WORK REQUEST:
Both ends included, restate word for word the lines from the first line of the listing through the line containing "July 1, 2013 through December 31, 2013". Leave the pictures out.
++++++++++
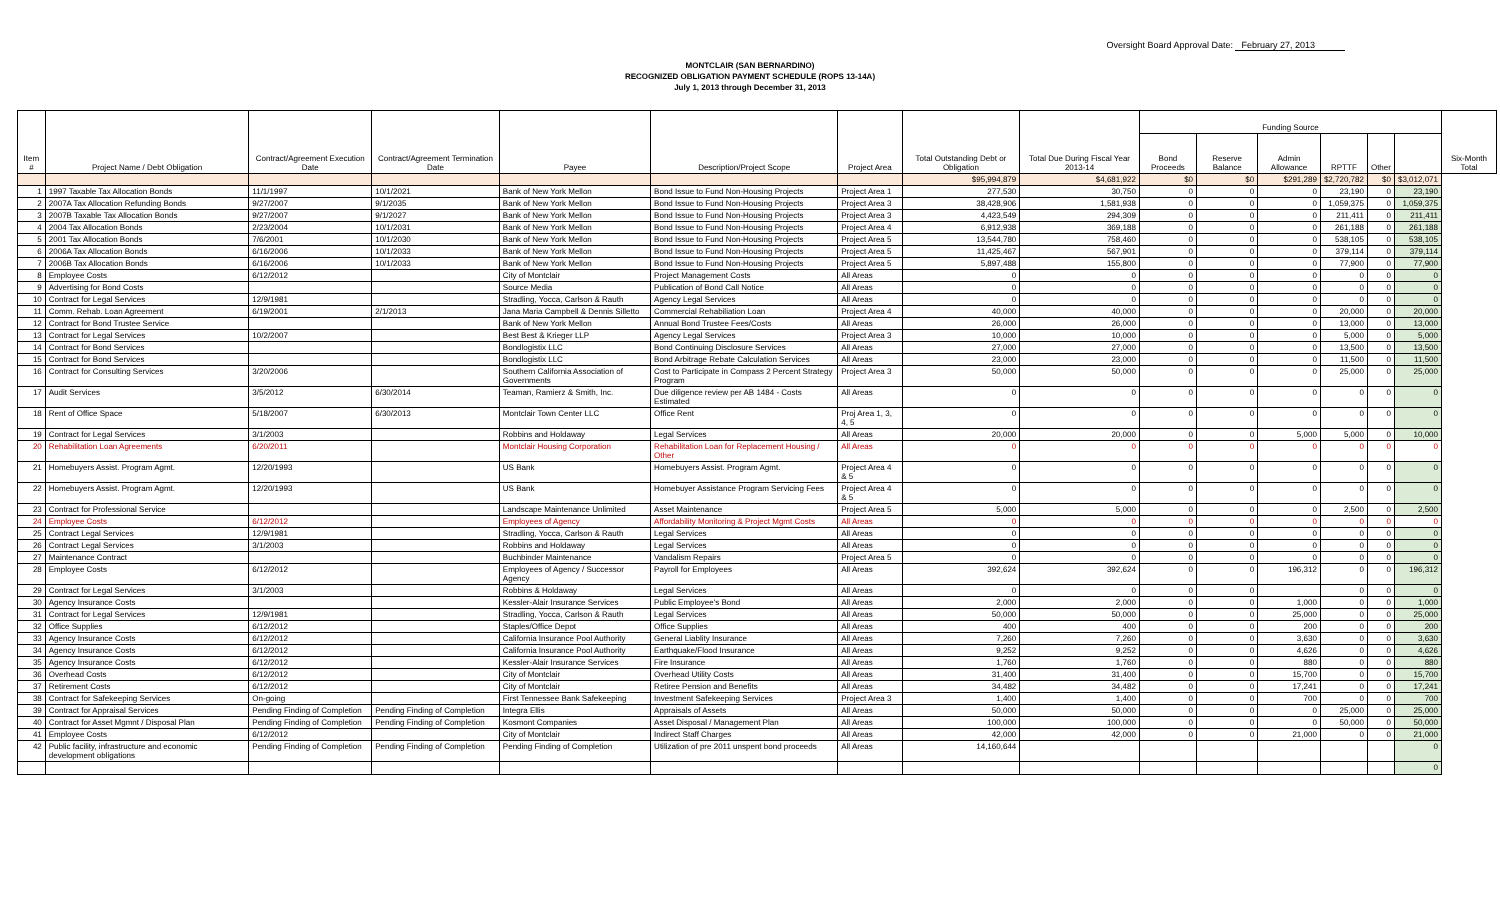Oversight Board Approval Date: February 27, 2013
MONTCLAIR (SAN BERNARDINO)
RECOGNIZED OBLIGATION PAYMENT SCHEDULE (ROPS 13-14A)
July 1, 2013 through December 31, 2013
| Item # | Project Name / Debt Obligation | Contract/Agreement Execution Date | Contract/Agreement Termination Date | Payee | Description/Project Scope | Project Area | Total Outstanding Debt or Obligation | Total Due During Fiscal Year 2013-14 | Funding Source | | | | | | Six-Month Total |
| --- | --- | --- | --- | --- | --- | --- | --- | --- | --- | --- | --- | --- | --- | --- | --- |
| | | | | | | | | | Bond Proceeds | Reserve Balance | Admin Allowance | RPTTF | Other | | |
| | | | | | | | $95,994,879 | $4,681,922 | $0 | $0 | $291,289 | $2,720,782 | $0 | $3,012,071 | |
| 1 | 1997 Taxable Tax Allocation Bonds | 11/1/1997 | 10/1/2021 | Bank of New York Mellon | Bond Issue to Fund Non-Housing Projects | Project Area 1 | 277,530 | 30,750 | 0 | 0 | 0 | 23,190 | 0 | 23,190 | |
| 2 | 2007A Tax Allocation Refunding Bonds | 9/27/2007 | 9/1/2035 | Bank of New York Mellon | Bond Issue to Fund Non-Housing Projects | Project Area 3 | 38,428,906 | 1,581,938 | 0 | 0 | 0 | 1,059,375 | 0 | 1,059,375 | |
| 3 | 2007B Taxable Tax Allocation Bonds | 9/27/2007 | 9/1/2027 | Bank of New York Mellon | Bond Issue to Fund Non-Housing Projects | Project Area 3 | 4,423,549 | 294,309 | 0 | 0 | 0 | 211,411 | 0 | 211,411 | |
| 4 | 2004 Tax Allocation Bonds | 2/23/2004 | 10/1/2031 | Bank of New York Mellon | Bond Issue to Fund Non-Housing Projects | Project Area 4 | 6,912,938 | 369,188 | 0 | 0 | 0 | 261,188 | 0 | 261,188 | |
| 5 | 2001 Tax Allocation Bonds | 7/6/2001 | 10/1/2030 | Bank of New York Mellon | Bond Issue to Fund Non-Housing Projects | Project Area 5 | 13,544,780 | 758,460 | 0 | 0 | 0 | 538,105 | 0 | 538,105 | |
| 6 | 2006A Tax Allocation Bonds | 6/16/2006 | 10/1/2033 | Bank of New York Mellon | Bond Issue to Fund Non-Housing Projects | Project Area 5 | 11,425,467 | 567,901 | 0 | 0 | 0 | 379,114 | 0 | 379,114 | |
| 7 | 2006B Tax Allocation Bonds | 6/16/2006 | 10/1/2033 | Bank of New York Mellon | Bond Issue to Fund Non-Housing Projects | Project Area 5 | 5,897,488 | 155,800 | 0 | 0 | 0 | 77,900 | 0 | 77,900 | |
| 8 | Employee Costs | 6/12/2012 | | City of Montclair | Project Management Costs | All Areas | 0 | 0 | 0 | 0 | 0 | 0 | 0 | 0 | |
| 9 | Advertising for Bond Costs | | | Source Media | Publication of Bond Call Notice | All Areas | 0 | 0 | 0 | 0 | 0 | 0 | 0 | 0 | |
| 10 | Contract for Legal Services | 12/9/1981 | | Stradling, Yocca, Carlson & Rauth | Agency Legal Services | All Areas | 0 | 0 | 0 | 0 | 0 | 0 | 0 | 0 | |
| 11 | Comm. Rehab. Loan Agreement | 6/19/2001 | 2/1/2013 | Jana Maria Campbell & Dennis Silletto | Commercial Rehabiliation Loan | Project Area 4 | 40,000 | 40,000 | 0 | 0 | 0 | 20,000 | 0 | 20,000 | |
| 12 | Contract for Bond Trustee Service | | | Bank of New York Mellon | Annual Bond Trustee Fees/Costs | All Areas | 26,000 | 26,000 | 0 | 0 | 0 | 13,000 | 0 | 13,000 | |
| 13 | Contract for Legal Services | 10/2/2007 | | Best Best & Krieger LLP | Agency Legal Services | Project Area 3 | 10,000 | 10,000 | 0 | 0 | 0 | 5,000 | 0 | 5,000 | |
| 14 | Contract for Bond Services | | | Bondlogistix LLC | Bond Continuing Disclosure Services | All Areas | 27,000 | 27,000 | 0 | 0 | 0 | 13,500 | 0 | 13,500 | |
| 15 | Contract for Bond Services | | | Bondlogistix LLC | Bond Arbitrage Rebate Calculation Services | All Areas | 23,000 | 23,000 | 0 | 0 | 0 | 11,500 | 0 | 11,500 | |
| 16 | Contract for Consulting Services | 3/20/2006 | | Southern California Association of Governments | Cost to Participate in Compass 2 Percent Strategy Program | Project Area 3 | 50,000 | 50,000 | 0 | 0 | 0 | 25,000 | 0 | 25,000 | |
| 17 | Audit Services | 3/5/2012 | 6/30/2014 | Teaman, Ramierz & Smith, Inc. | Due diligence review per AB 1484 - Costs Estimated | All Areas | 0 | 0 | 0 | 0 | 0 | 0 | 0 | 0 | |
| 18 | Rent of Office Space | 5/18/2007 | 6/30/2013 | Montclair Town Center LLC | Office Rent | Proj Area 1, 3, 4, 5 | 0 | 0 | 0 | 0 | 0 | 0 | 0 | 0 | |
| 19 | Contract for Legal Services | 3/1/2003 | | Robbins and Holdaway | Legal Services | All Areas | 20,000 | 20,000 | 0 | 0 | 5,000 | 5,000 | 0 | 10,000 | |
| 20 | Rehabilitation Loan Agreements | 6/20/2011 | | Montclair Housing Corporation | Rehabilitation Loan for Replacement Housing / Other | All Areas | 0 | 0 | 0 | 0 | 0 | 0 | 0 | 0 | |
| 21 | Homebuyers Assist. Program Agmt. | 12/20/1993 | | US Bank | Homebuyers Assist. Program Agmt. | Project Area 4 & 5 | 0 | 0 | 0 | 0 | 0 | 0 | 0 | 0 | |
| 22 | Homebuyers Assist. Program Agmt. | 12/20/1993 | | US Bank | Homebuyer Assistance Program Servicing Fees | Project Area 4 & 5 | 0 | 0 | 0 | 0 | 0 | 0 | 0 | 0 | |
| 23 | Contract for Professional Service | | | Landscape Maintenance Unlimited | Asset Maintenance | Project Area 5 | 5,000 | 5,000 | 0 | 0 | 0 | 2,500 | 0 | 2,500 | |
| 24 | Employee Costs | 6/12/2012 | | Employees of Agency | Affordability Monitoring & Project Mgmt Costs | All Areas | 0 | 0 | 0 | 0 | 0 | 0 | 0 | 0 | |
| 25 | Contract Legal Services | 12/9/1981 | | Stradling, Yocca, Carlson & Rauth | Legal Services | All Areas | 0 | 0 | 0 | 0 | 0 | 0 | 0 | 0 | |
| 26 | Contract Legal Services | 3/1/2003 | | Robbins and Holdaway | Legal Services | All Areas | 0 | 0 | 0 | 0 | 0 | 0 | 0 | 0 | |
| 27 | Maintenance Contract | | | Buchbinder Maintenance | Vandalism Repairs | Project Area 5 | 0 | 0 | 0 | 0 | 0 | 0 | 0 | 0 | |
| 28 | Employee Costs | 6/12/2012 | | Employees of Agency / Successor Agency | Payroll for Employees | All Areas | 392,624 | 392,624 | 0 | 0 | 196,312 | 0 | 0 | 196,312 | |
| 29 | Contract for Legal Services | 3/1/2003 | | Robbins & Holdaway | Legal Services | All Areas | 0 | 0 | 0 | 0 | | 0 | 0 | 0 | |
| 30 | Agency Insurance Costs | | | Kessler-Alair Insurance Services | Public Employee's Bond | All Areas | 2,000 | 2,000 | 0 | 0 | 1,000 | 0 | 0 | 1,000 | |
| 31 | Contract for Legal Services | 12/9/1981 | | Stradling, Yocca, Carlson & Rauth | Legal Services | All Areas | 50,000 | 50,000 | 0 | 0 | 25,000 | 0 | 0 | 25,000 | |
| 32 | Office Supplies | 6/12/2012 | | Staples/Office Depot | Office Supplies | All Areas | 400 | 400 | 0 | 0 | 200 | 0 | 0 | 200 | |
| 33 | Agency Insurance Costs | 6/12/2012 | | California Insurance Pool Authority | General Liablity Insurance | All Areas | 7,260 | 7,260 | 0 | 0 | 3,630 | 0 | 0 | 3,630 | |
| 34 | Agency Insurance Costs | 6/12/2012 | | California Insurance Pool Authority | Earthquake/Flood Insurance | All Areas | 9,252 | 9,252 | 0 | 0 | 4,626 | 0 | 0 | 4,626 | |
| 35 | Agency Insurance Costs | 6/12/2012 | | Kessler-Alair Insurance Services | Fire Insurance | All Areas | 1,760 | 1,760 | 0 | 0 | 880 | 0 | 0 | 880 | |
| 36 | Overhead Costs | 6/12/2012 | | City of Montclair | Overhead Utility Costs | All Areas | 31,400 | 31,400 | 0 | 0 | 15,700 | 0 | 0 | 15,700 | |
| 37 | Retirement Costs | 6/12/2012 | | City of Montclair | Retiree Pension and Benefits | All Areas | 34,482 | 34,482 | 0 | 0 | 17,241 | 0 | 0 | 17,241 | |
| 38 | Contract for Safekeeping Services | On-going | | First Tennessee Bank Safekeeping | Investment Safekeeping Services | Project Area 3 | 1,400 | 1,400 | 0 | 0 | 700 | 0 | 0 | 700 | |
| 39 | Contract for Appraisal Services | Pending Finding of Completion | Pending Finding of Completion | Integra Ellis | Appraisals of Assets | All Areas | 50,000 | 50,000 | 0 | 0 | 0 | 25,000 | 0 | 25,000 | |
| 40 | Contract for Asset Mgmnt / Disposal Plan | Pending Finding of Completion | Pending Finding of Completion | Kosmont Companies | Asset Disposal / Management Plan | All Areas | 100,000 | 100,000 | 0 | 0 | 0 | 50,000 | 0 | 50,000 | |
| 41 | Employee Costs | 6/12/2012 | | City of Montclair | Indirect Staff Charges | All Areas | 42,000 | 42,000 | 0 | 0 | 21,000 | 0 | 0 | 21,000 | |
| 42 | Public facility, infrastructure and economic development obligations | Pending Finding of Completion | Pending Finding of Completion | Pending Finding of Completion | Utilization of pre 2011 unspent bond proceeds | All Areas | 14,160,644 | | | | | | | 0 | |
| | | | | | | | | | | | | | | 0 | |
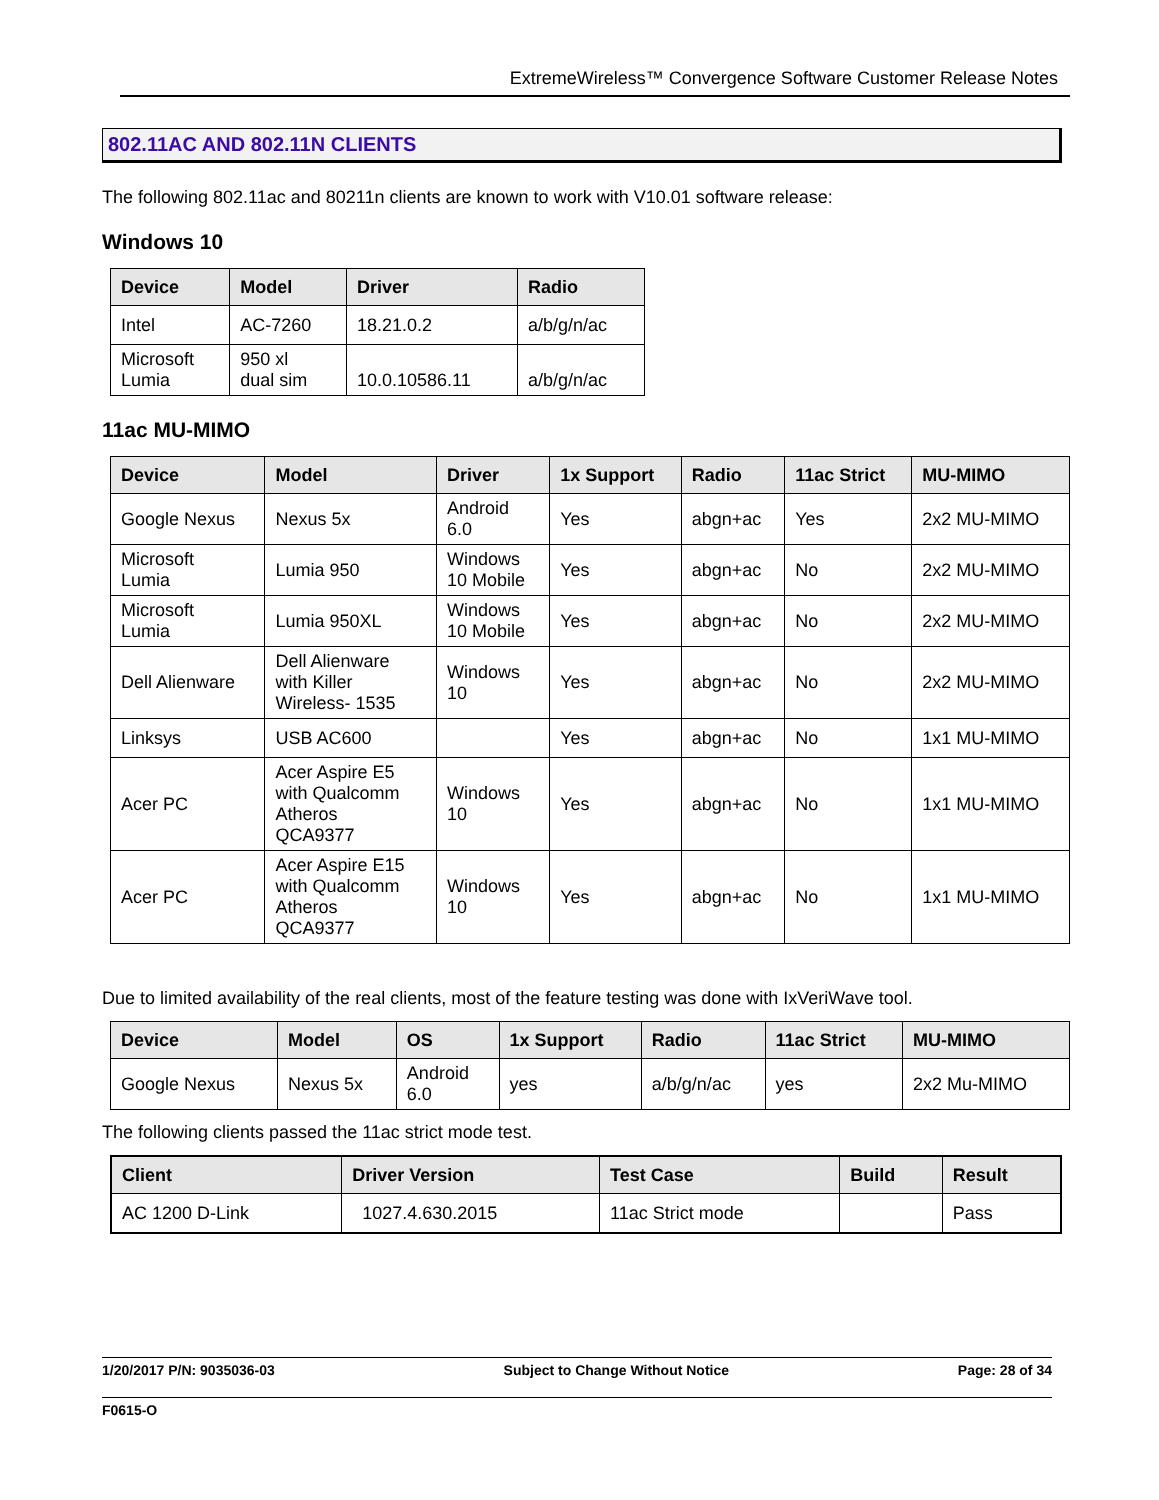ExtremeWireless™ Convergence Software Customer Release Notes
802.11AC AND 802.11N CLIENTS
The following 802.11ac and 80211n clients are known to work with V10.01 software release:
Windows 10
| Device | Model | Driver | Radio |
| --- | --- | --- | --- |
| Intel | AC-7260 | 18.21.0.2 | a/b/g/n/ac |
| Microsoft Lumia | 950 xl dual sim | 10.0.10586.11 | a/b/g/n/ac |
11ac MU-MIMO
| Device | Model | Driver | 1x Support | Radio | 11ac Strict | MU-MIMO |
| --- | --- | --- | --- | --- | --- | --- |
| Google Nexus | Nexus 5x | Android 6.0 | Yes | abgn+ac | Yes | 2x2 MU-MIMO |
| Microsoft Lumia | Lumia 950 | Windows 10 Mobile | Yes | abgn+ac | No | 2x2 MU-MIMO |
| Microsoft Lumia | Lumia 950XL | Windows 10 Mobile | Yes | abgn+ac | No | 2x2 MU-MIMO |
| Dell Alienware | Dell Alienware with Killer Wireless- 1535 | Windows 10 | Yes | abgn+ac | No | 2x2 MU-MIMO |
| Linksys | USB AC600 | | Yes | abgn+ac | No | 1x1 MU-MIMO |
| Acer PC | Acer Aspire E5 with Qualcomm Atheros QCA9377 | Windows 10 | Yes | abgn+ac | No | 1x1 MU-MIMO |
| Acer PC | Acer Aspire E15 with Qualcomm Atheros QCA9377 | Windows 10 | Yes | abgn+ac | No | 1x1 MU-MIMO |
Due to limited availability of the real clients, most of the feature testing was done with IxVeriWave tool.
| Device | Model | OS | 1x Support | Radio | 11ac Strict | MU-MIMO |
| --- | --- | --- | --- | --- | --- | --- |
| Google Nexus | Nexus 5x | Android 6.0 | yes | a/b/g/n/ac | yes | 2x2 Mu-MIMO |
The following clients passed the 11ac strict mode test.
| Client | Driver Version | Test Case | Build | Result |
| --- | --- | --- | --- | --- |
| AC 1200 D-Link | 1027.4.630.2015 | 11ac Strict mode | | Pass |
1/20/2017 P/N: 9035036-03 Subject to Change Without Notice Page: 28 of 34
F0615-O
++++++++++
WORKED SOLUTION:
Oversight Board Approval Date: February 27, 2013
MONTCLAIR (SAN BERNARDINO)
RECOGNIZED OBLIGATION PAYMENT SCHEDULE (ROPS 13-14A)
July 1, 2013 through December 31, 2013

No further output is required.